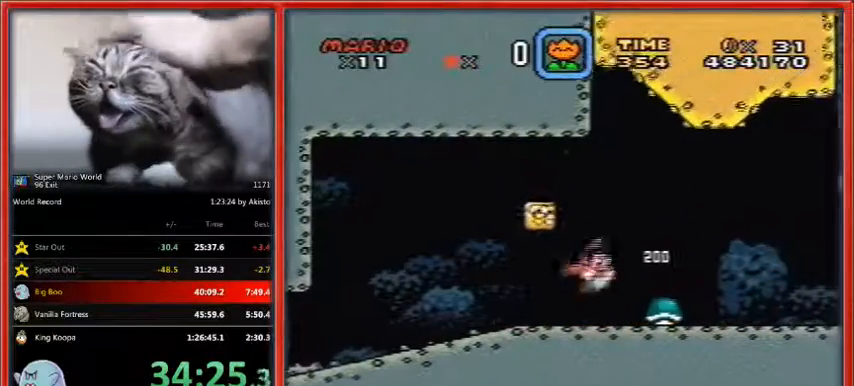
Gameplay with a controller (Nintendo layout); each line is a JSON object with the inputs held at the frame after it. "events" lists button and stick changes between this image and that frame as [ms after this image, input, new state], when the widget could be followed in between. Not read: L1 L3 R3.
{"buttons": ["Y", "DPAD_RIGHT"], "events": []}
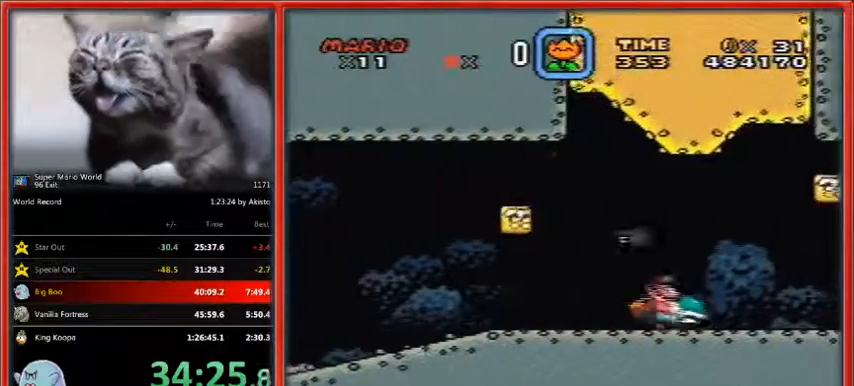
{"buttons": ["Y", "DPAD_RIGHT"], "events": []}
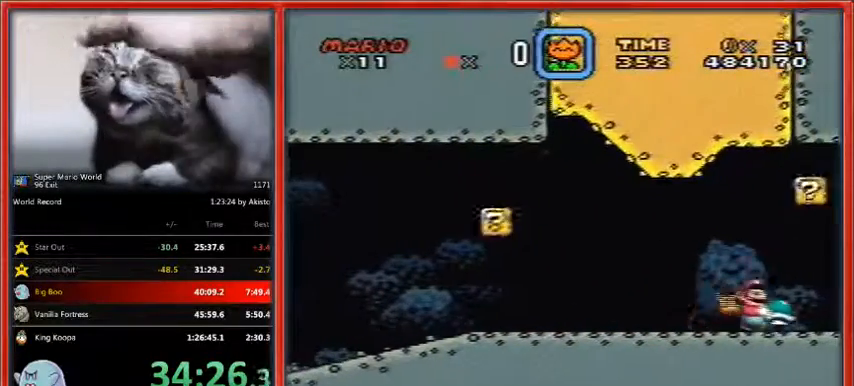
{"buttons": ["B", "Y", "DPAD_RIGHT"], "events": [[267, "B", "down"]]}
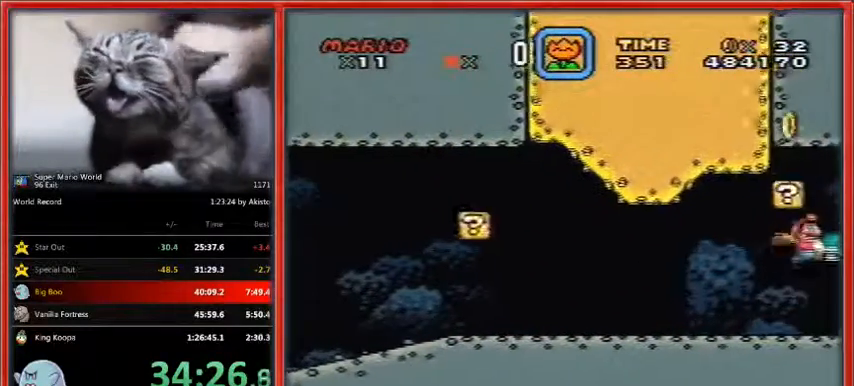
{"buttons": ["Y", "DPAD_RIGHT"], "events": [[200, "B", "up"], [333, "DPAD_RIGHT", "up"], [400, "DPAD_RIGHT", "down"]]}
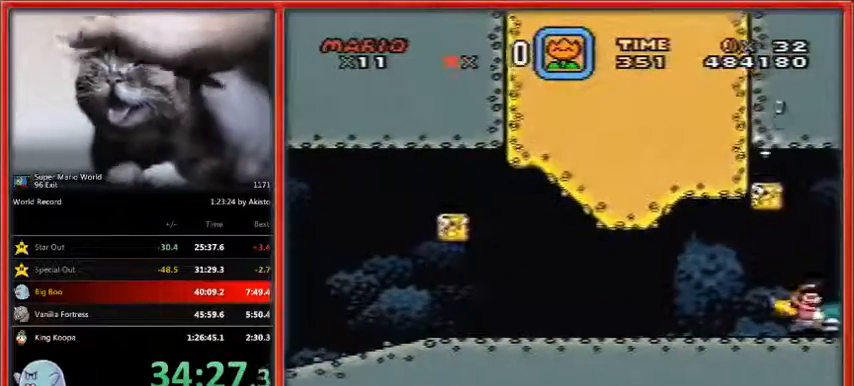
{"buttons": ["B", "Y", "DPAD_UP"], "events": [[33, "B", "down"], [100, "DPAD_RIGHT", "up"], [200, "DPAD_LEFT", "down"], [467, "DPAD_UP", "down"], [500, "DPAD_LEFT", "up"]]}
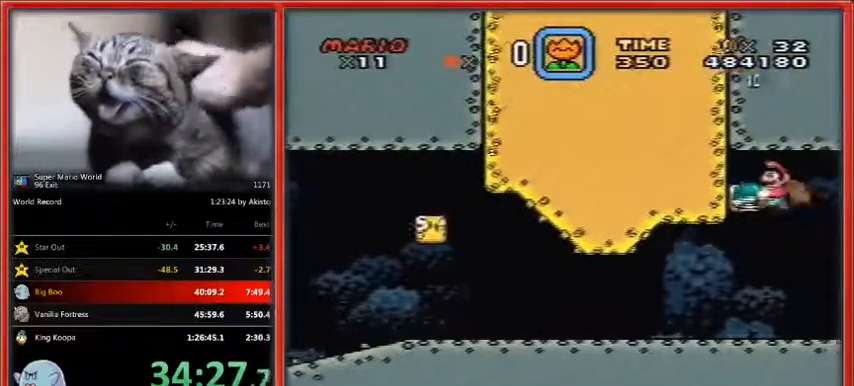
{"buttons": ["Y"]}
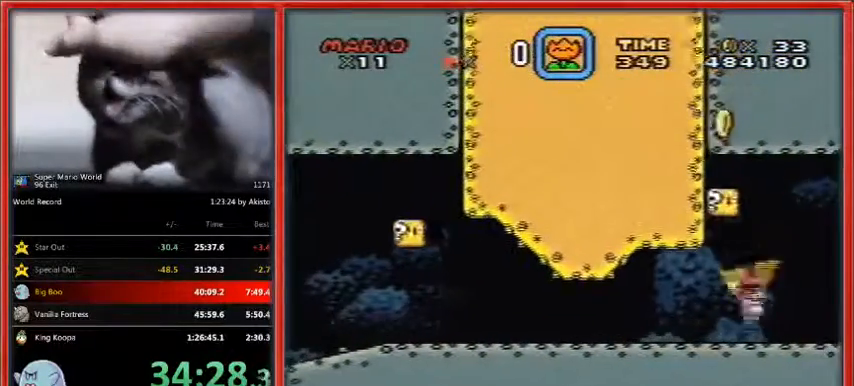
{"buttons": ["B", "Y", "DPAD_LEFT"], "events": [[100, "DPAD_RIGHT", "down"], [233, "B", "down"], [233, "DPAD_RIGHT", "up"], [300, "DPAD_LEFT", "down"], [367, "DPAD_RIGHT", "down"], [400, "DPAD_RIGHT", "up"]]}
-.-.-
**WHAT IS EXPECTED:** Send back every record exactly as it stands, except the pictures.

**TASK RESULT:**
Gameplay with a controller (Nintendo layout); each line is a JSON object with the inputs held at the frame after it. "events" lists button and stick changes between this image and that frame as [ms after this image, input, new state], when the widget could be followed in between. Not read: L1 L3 R3.
{"buttons": ["Y", "DPAD_RIGHT"], "events": []}
{"buttons": ["Y", "DPAD_RIGHT"], "events": []}
{"buttons": ["B", "Y", "DPAD_RIGHT"], "events": [[267, "B", "down"]]}
{"buttons": ["Y", "DPAD_RIGHT"], "events": [[200, "B", "up"], [333, "DPAD_RIGHT", "up"], [400, "DPAD_RIGHT", "down"]]}
{"buttons": ["B", "Y", "DPAD_UP"], "events": [[33, "B", "down"], [100, "DPAD_RIGHT", "up"], [200, "DPAD_LEFT", "down"], [467, "DPAD_UP", "down"], [500, "DPAD_LEFT", "up"]]}
{"buttons": ["Y"]}
{"buttons": ["B", "Y", "DPAD_LEFT"], "events": [[100, "DPAD_RIGHT", "down"], [233, "B", "down"], [233, "DPAD_RIGHT", "up"], [300, "DPAD_LEFT", "down"], [367, "DPAD_RIGHT", "down"], [400, "DPAD_RIGHT", "up"]]}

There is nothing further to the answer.